Document passage:
** begin **

The audience applauded, and other GOP presidential candidates adopted the tactic. Erica Hellerstein and Judd Legum wrote:

“The term “political correctness,” particularly in the Republican presidential primary, does not have a specific definition. Rather it functions like a Swiss army knife—it is the answer to every kind of issue that a candidate might confront. It’s a “get out of jail free card” for bigotry, sexism and lying.”

Dr. Warren Blumenfeld wrote:

“The political Right coined the terms ‘political correctness,’ ‘politically correct,’ and ‘PC’ as pejorative rhetorical ploys to intimidate, discredit, and outright dismiss the statements, policies, and actions of the progressive Left generally, and more specifically, to inhibit anyone from thinking critically and challenging societal inequalities.”

Trump and his surrogates use the term the most. The candidate complains that he can’t even use the word “thug” without criticism. Corey Lewandowski has been fired from Trump’s campaign but still defends the candidate, describing the accusation of anti-Semitic content of Donald Trump’s tweet using the Star of David, Hillary Clinton, images of $100 bills, and the word corruption “political correctness run amok.”

In the past, Sen. Ted Cruz (R-TX), former GOP presidential candidate, blamed political correctness on 9/11 and used it for collecting email addresses. Ben Carson tweeted that we should “#StoPP funding political correctness and Planned Parenthood.” Asked what they have in common, he said that “political correctness” is making people amoral. Carson also said tried to connect political correctness and his opposition to Obamacare and accepting Syrian refugees. Criticized for saying that a Muslim should not be president, a statement that violates the U.S. Constitution, Carson said, “Political correctness is ruining our country.”

The opposition to political correctness (aka civility) is supported by 68 percent of people in the U.S.—81 percent of Republicans. Even 62 percent agree that “a big problem this country is being politically correct.” GOP candidates know these high figures and play on them in order to avoid any difficult topics. It’s all in the repetition.

In today’s News-Times (Newport, OR), Gilbert Schramm provides his take on “political  correctness”:

Like most Americans, I was horrified by the shooting in Orlando—and by Trump’s response. He immediately tweeted, “We can’t afford to be politically correct anymore.” Wait, “political correctness” wasn’t the cause of the shooting; political incorrectness was the cause.

Obviously, if you subject any group to unrelenting bigotry and hate-speech, some unstable person will eventually act on the lies and hatred they have been fed. It doesn’t really matter whether the hatred in Orlando came from a radical Christian, Jew, or Muslim, extremist fundamentalists from all three religions can have equally ugly attitudes about the LGBT community.

To truly understand Orlando, you need to understand the systematic conservative attack on the term political correctness. Nothing defines what the modern Republican Party has become more clearly than its misuse and abuse of this term: Trump and his supporters take an obscene pride in mocking it.

This is truly puzzling. In general usage, “ correct” means right, and “incorrect” means wrong. Why do they reverse our traditional values and language and pretend that the term is an insult?

Through American history, as progressives fought for women, religious, ethnic and racial minorities, they developed new language that reflected their concern for equal rights. The whole idea of political correctness was to improve communication, to reduce conflict, and to be more civil. Not a bad idea.

** end **

Recorded information:
** begin **

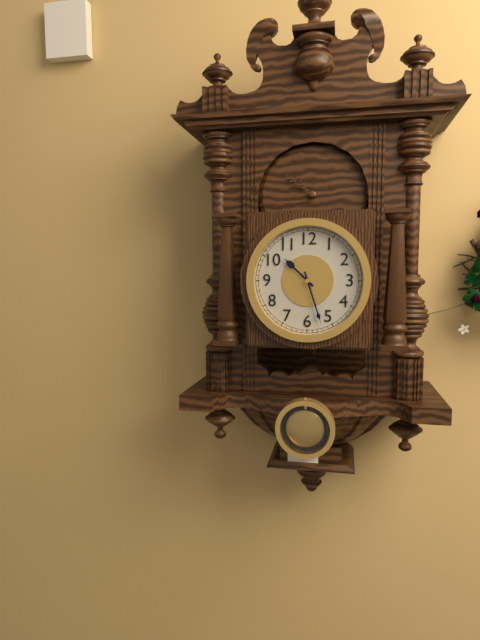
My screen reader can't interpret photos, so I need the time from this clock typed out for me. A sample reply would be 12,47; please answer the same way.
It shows 10,27
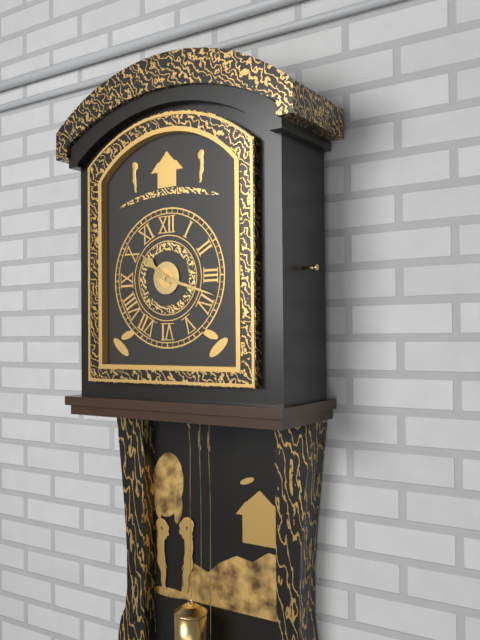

** end **

To be done:
1 > From the passage on political correctness, extract everything from "To truly understand" down to "in mocking it.".
2 > Answer these questions from the passage on political correctness:
(a) What percentage of Republicans support the opposition to political correctness?
(b) Which word does Trump complain he can't use without criticism?
(c) In which newspaper does Gilbert Schramm give his take on political correctness?

Answers for this exercise:
1 >
To truly understand Orlando, you need to understand the systematic conservative attack on the term political correctness. Nothing defines what the modern Republican Party has become more clearly than its misuse and abuse of this term: Trump and his supporters take an obscene pride in mocking it.

2 >
(a) 81 percent
(b) "Thug"
(c) The News-Times (Newport, OR)